Exercise details >> Copy the entries word for word, from the first line through the line that contains "26: (412, 215)", including that line. Leave the pictures out of your copy.

Data under study >>
####################
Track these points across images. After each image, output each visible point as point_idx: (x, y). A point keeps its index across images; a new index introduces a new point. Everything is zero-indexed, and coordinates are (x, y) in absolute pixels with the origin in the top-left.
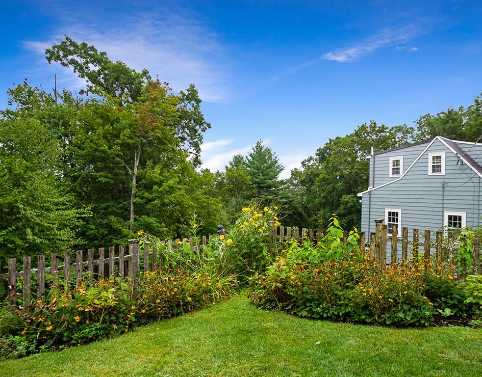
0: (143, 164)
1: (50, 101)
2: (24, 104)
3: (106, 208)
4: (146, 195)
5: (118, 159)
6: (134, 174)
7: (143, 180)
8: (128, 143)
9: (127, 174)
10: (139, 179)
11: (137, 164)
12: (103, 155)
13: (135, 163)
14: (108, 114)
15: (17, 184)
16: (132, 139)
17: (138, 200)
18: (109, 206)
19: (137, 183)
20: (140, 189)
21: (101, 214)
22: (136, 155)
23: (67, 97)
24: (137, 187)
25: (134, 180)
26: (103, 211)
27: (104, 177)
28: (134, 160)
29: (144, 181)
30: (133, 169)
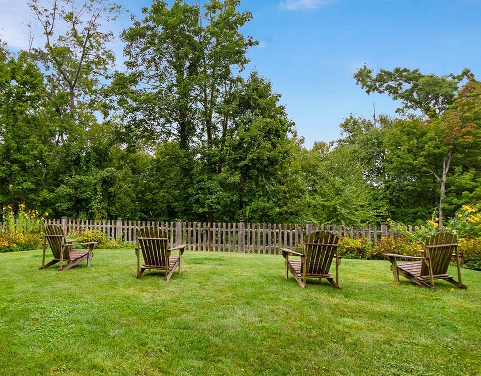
0: (451, 171)
1: (369, 126)
2: (351, 133)
3: (416, 213)
4: (455, 201)
5: (424, 169)
6: (443, 181)
7: (452, 186)
8: (435, 153)
9: (435, 182)
10: (447, 186)
11: (445, 171)
12: (409, 167)
13: (444, 171)
14: (413, 130)
15: (337, 194)
16: (439, 148)
17: (446, 206)
18: (418, 212)
19: (446, 189)
20: (449, 195)
21: (410, 218)
22: (444, 163)
23: (383, 120)
24: (446, 194)
25: (443, 188)
26: (412, 215)
27: (410, 186)
28: (443, 168)
29: (452, 188)
30: (441, 176)
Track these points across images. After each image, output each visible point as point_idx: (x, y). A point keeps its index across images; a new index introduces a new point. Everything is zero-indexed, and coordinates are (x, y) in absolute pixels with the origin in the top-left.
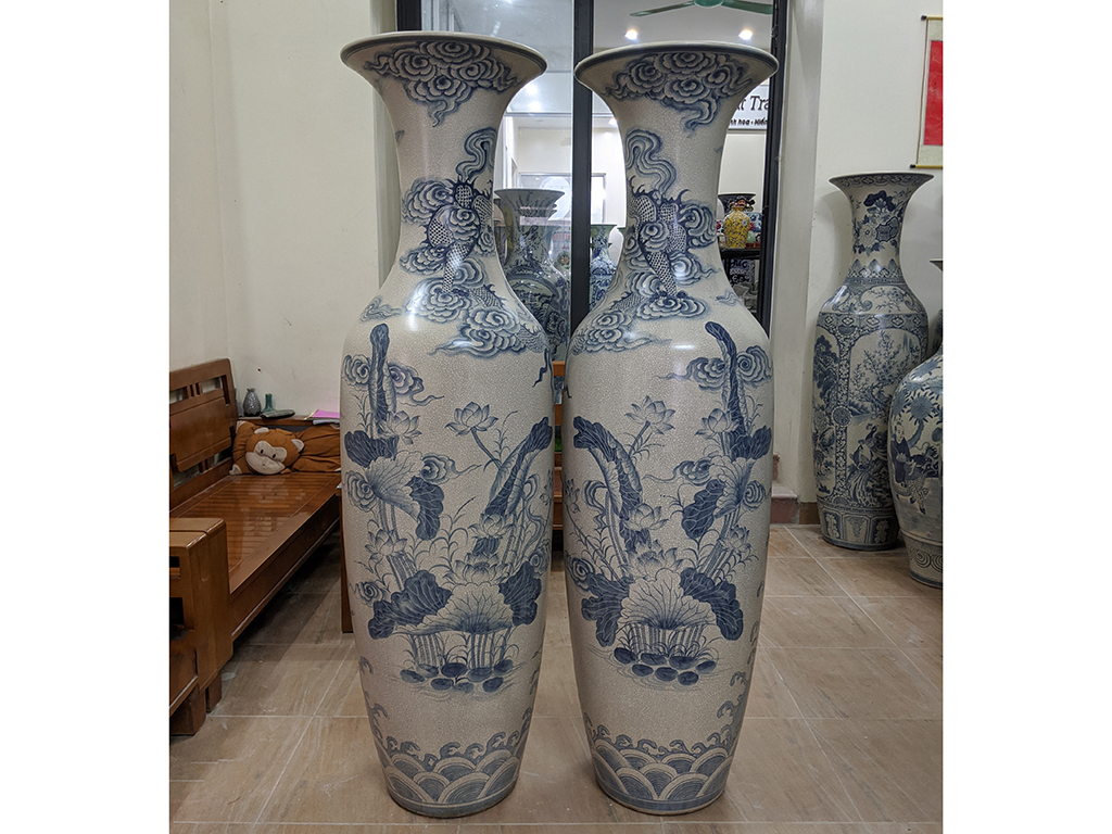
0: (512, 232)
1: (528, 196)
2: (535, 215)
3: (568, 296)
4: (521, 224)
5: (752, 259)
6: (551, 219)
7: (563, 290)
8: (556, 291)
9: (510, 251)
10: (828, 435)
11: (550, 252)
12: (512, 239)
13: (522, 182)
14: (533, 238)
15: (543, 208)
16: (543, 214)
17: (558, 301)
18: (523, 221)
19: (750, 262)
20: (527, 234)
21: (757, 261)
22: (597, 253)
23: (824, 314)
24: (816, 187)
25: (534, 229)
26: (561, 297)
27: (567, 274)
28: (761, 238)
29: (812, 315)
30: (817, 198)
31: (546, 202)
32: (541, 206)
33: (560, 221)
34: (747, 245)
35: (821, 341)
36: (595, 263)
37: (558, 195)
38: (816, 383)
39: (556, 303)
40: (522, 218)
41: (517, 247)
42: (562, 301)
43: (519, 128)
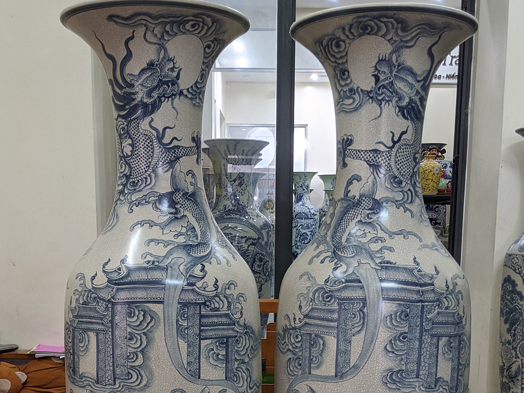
0: (220, 179)
1: (235, 145)
2: (242, 164)
3: (273, 239)
4: (229, 171)
5: (444, 204)
6: (257, 166)
7: (268, 233)
8: (261, 234)
9: (218, 196)
10: (514, 368)
11: (256, 198)
12: (220, 185)
13: (230, 132)
14: (240, 185)
15: (249, 157)
16: (249, 162)
17: (263, 243)
18: (230, 169)
19: (442, 207)
20: (235, 181)
21: (448, 207)
22: (299, 199)
23: (510, 255)
24: (503, 138)
25: (241, 176)
26: (266, 239)
27: (270, 218)
28: (452, 185)
29: (499, 256)
30: (504, 147)
31: (252, 151)
32: (247, 155)
33: (265, 169)
34: (439, 191)
35: (508, 280)
36: (297, 208)
37: (263, 144)
38: (503, 319)
39: (261, 245)
40: (230, 166)
41: (224, 193)
42: (266, 243)
43: (226, 83)
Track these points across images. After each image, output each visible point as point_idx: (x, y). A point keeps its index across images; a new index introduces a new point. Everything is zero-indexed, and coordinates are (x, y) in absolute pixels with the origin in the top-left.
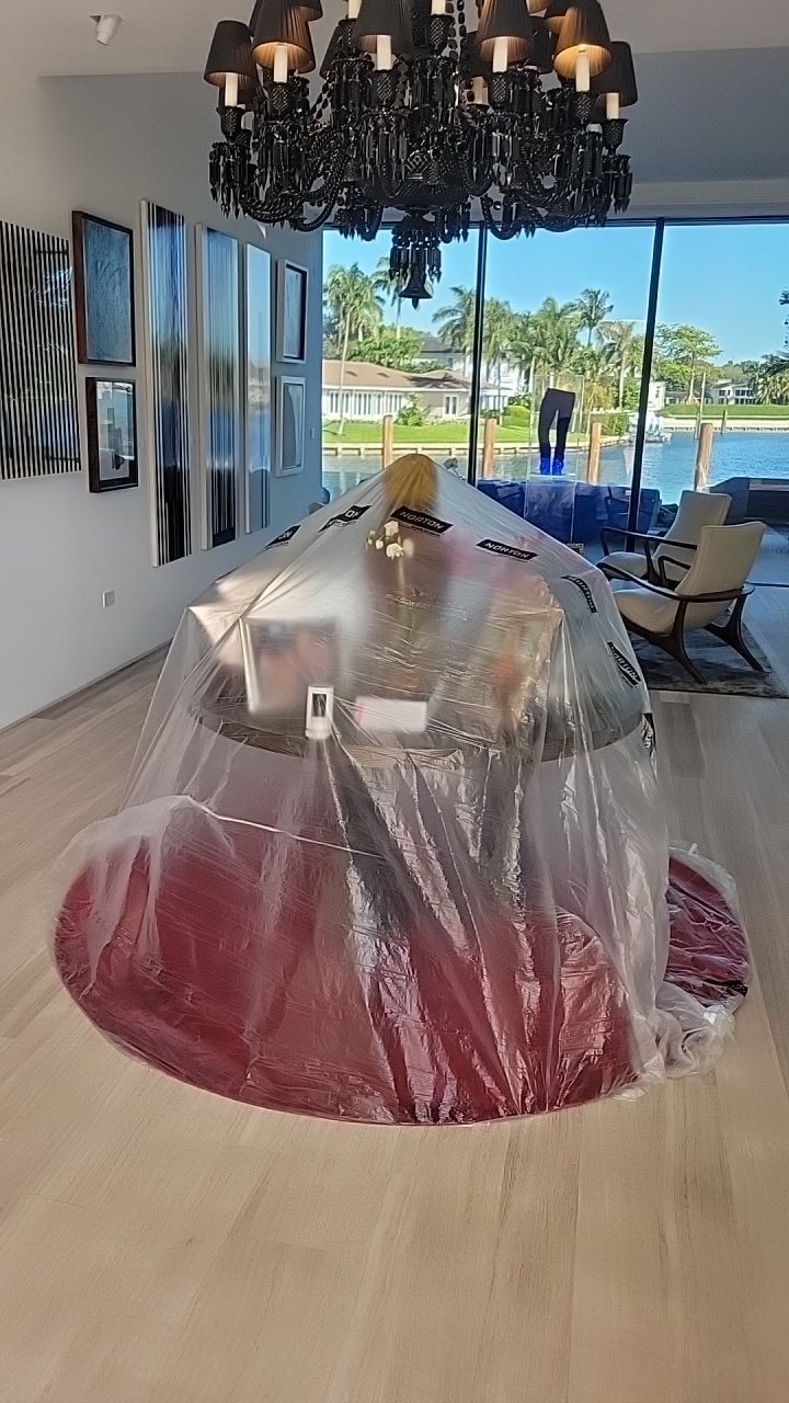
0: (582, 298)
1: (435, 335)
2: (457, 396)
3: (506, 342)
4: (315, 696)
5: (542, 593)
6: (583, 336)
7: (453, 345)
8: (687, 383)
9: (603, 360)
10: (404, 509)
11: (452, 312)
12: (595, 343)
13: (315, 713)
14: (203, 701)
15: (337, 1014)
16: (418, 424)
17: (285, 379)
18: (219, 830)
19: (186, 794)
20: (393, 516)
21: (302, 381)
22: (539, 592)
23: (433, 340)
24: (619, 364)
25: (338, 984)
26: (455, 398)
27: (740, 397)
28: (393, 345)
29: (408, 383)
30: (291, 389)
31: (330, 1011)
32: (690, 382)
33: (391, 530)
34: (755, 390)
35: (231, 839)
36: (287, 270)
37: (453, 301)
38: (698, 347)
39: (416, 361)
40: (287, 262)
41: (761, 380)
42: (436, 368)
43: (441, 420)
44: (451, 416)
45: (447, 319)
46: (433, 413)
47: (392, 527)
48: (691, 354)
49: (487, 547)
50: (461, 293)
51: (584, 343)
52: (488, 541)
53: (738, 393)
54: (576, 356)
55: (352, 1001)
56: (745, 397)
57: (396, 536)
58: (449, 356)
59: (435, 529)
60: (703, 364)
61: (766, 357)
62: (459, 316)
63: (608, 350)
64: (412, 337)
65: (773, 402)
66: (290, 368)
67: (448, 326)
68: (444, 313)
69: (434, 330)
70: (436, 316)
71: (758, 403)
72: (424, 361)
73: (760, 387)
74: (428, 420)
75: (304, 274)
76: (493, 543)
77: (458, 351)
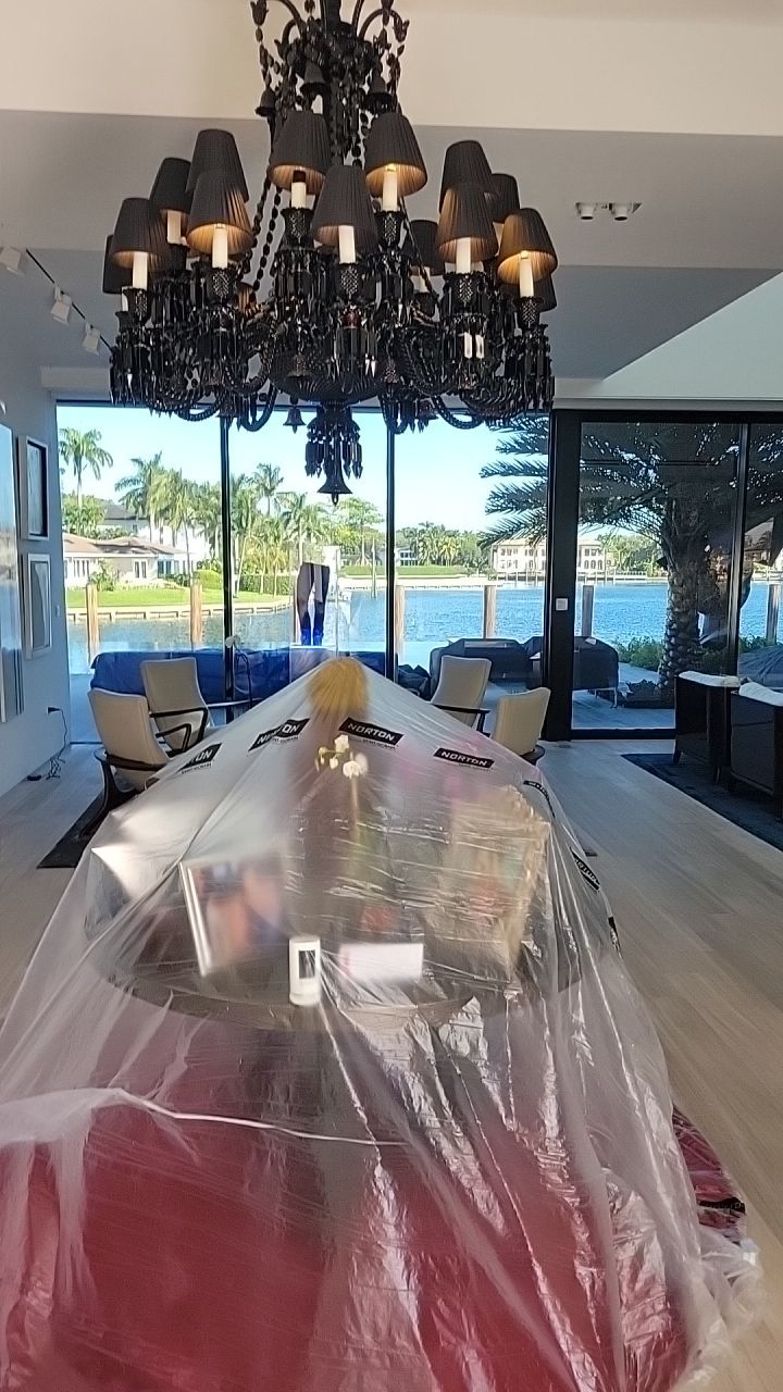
0: (258, 471)
1: (116, 503)
2: (146, 560)
3: (190, 510)
4: (302, 954)
5: (519, 805)
6: (263, 505)
7: (136, 512)
8: (357, 547)
9: (281, 526)
10: (349, 721)
11: (134, 481)
12: (272, 510)
13: (303, 974)
14: (137, 969)
15: (383, 1362)
16: (110, 589)
17: (32, 557)
18: (176, 1133)
19: (113, 1087)
20: (341, 729)
21: (46, 558)
22: (513, 804)
23: (116, 507)
24: (297, 529)
25: (380, 1321)
26: (144, 564)
27: (404, 559)
28: (76, 513)
29: (95, 548)
30: (37, 566)
31: (375, 1361)
32: (360, 547)
33: (343, 746)
34: (416, 552)
35: (192, 1140)
36: (29, 447)
37: (134, 471)
38: (366, 515)
39: (102, 528)
40: (28, 438)
41: (421, 544)
42: (122, 535)
43: (132, 585)
44: (141, 581)
45: (129, 489)
46: (123, 579)
47: (342, 742)
48: (359, 522)
49: (444, 757)
50: (141, 463)
51: (264, 512)
52: (441, 750)
53: (402, 555)
54: (258, 523)
55: (401, 1341)
56: (409, 559)
57: (347, 752)
58: (132, 523)
59: (388, 741)
60: (369, 529)
61: (422, 524)
62: (141, 485)
63: (286, 517)
64: (92, 504)
65: (433, 563)
66: (35, 546)
67: (130, 494)
68: (126, 482)
69: (116, 497)
70: (118, 486)
71: (421, 564)
72: (109, 527)
73: (421, 549)
74: (120, 584)
75: (43, 450)
76: (447, 751)
77: (141, 519)
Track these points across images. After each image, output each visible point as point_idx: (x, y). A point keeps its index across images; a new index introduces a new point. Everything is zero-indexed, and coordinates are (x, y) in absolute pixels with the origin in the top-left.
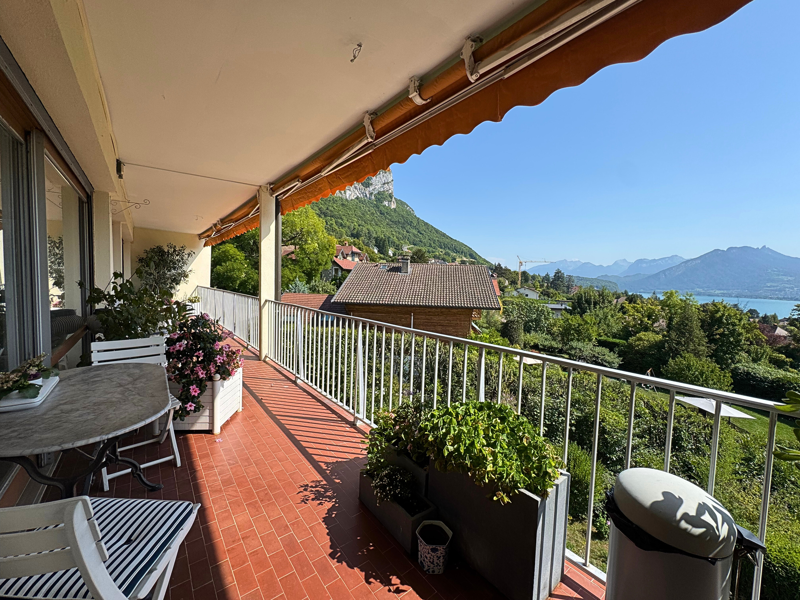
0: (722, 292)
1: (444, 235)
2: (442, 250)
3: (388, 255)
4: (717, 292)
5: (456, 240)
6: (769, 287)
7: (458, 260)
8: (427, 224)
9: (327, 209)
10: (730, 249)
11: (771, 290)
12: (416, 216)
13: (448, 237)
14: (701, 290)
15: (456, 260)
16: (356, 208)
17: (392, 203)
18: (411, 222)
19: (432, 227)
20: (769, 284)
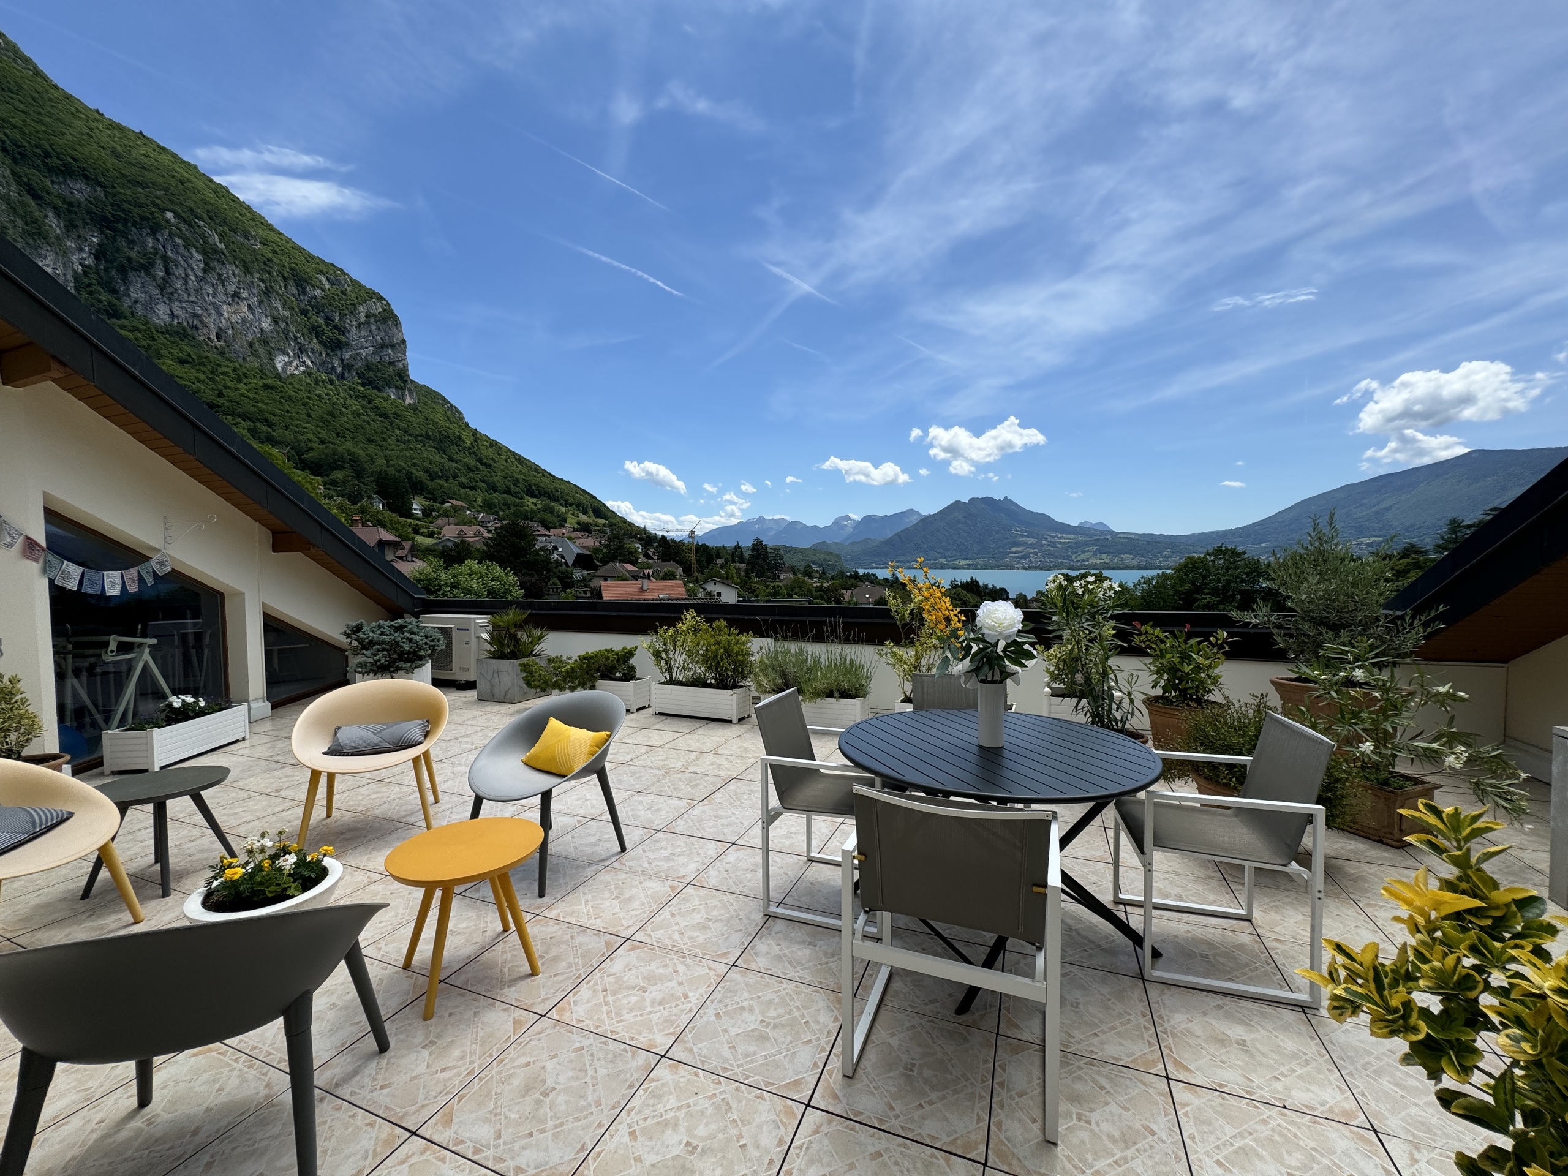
####################
Answer space >>
Track these points across images. After each image, output each visible point as point_idx: (x, y). A point keeps its index across images; a new index introduces a new point. Everything is zero-indexed, and coordinates are (x, y) in absolute pixels with the origin in the top-left.
0: (143, 164)
1: (50, 101)
2: (24, 104)
3: (106, 208)
4: (146, 195)
5: (118, 159)
6: (134, 174)
7: (143, 180)
8: (128, 143)
9: (127, 174)
10: (139, 179)
11: (137, 164)
12: (103, 155)
13: (135, 163)
14: (108, 114)
15: (17, 184)
16: (132, 139)
17: (138, 200)
18: (109, 206)
19: (137, 183)
20: (140, 189)
21: (101, 214)
22: (136, 155)
23: (67, 97)
24: (137, 187)
25: (134, 180)
26: (103, 211)
27: (104, 177)
28: (134, 160)
29: (144, 181)
30: (133, 169)
0: (451, 171)
1: (369, 126)
2: (351, 133)
3: (416, 213)
4: (455, 201)
5: (424, 169)
6: (443, 181)
7: (452, 186)
8: (435, 153)
9: (435, 182)
10: (447, 186)
11: (445, 171)
12: (409, 167)
13: (444, 171)
14: (413, 130)
15: (337, 194)
16: (439, 148)
17: (446, 206)
18: (418, 212)
19: (446, 189)
20: (449, 195)
21: (410, 218)
22: (444, 163)
23: (383, 120)
24: (446, 194)
25: (443, 188)
26: (412, 215)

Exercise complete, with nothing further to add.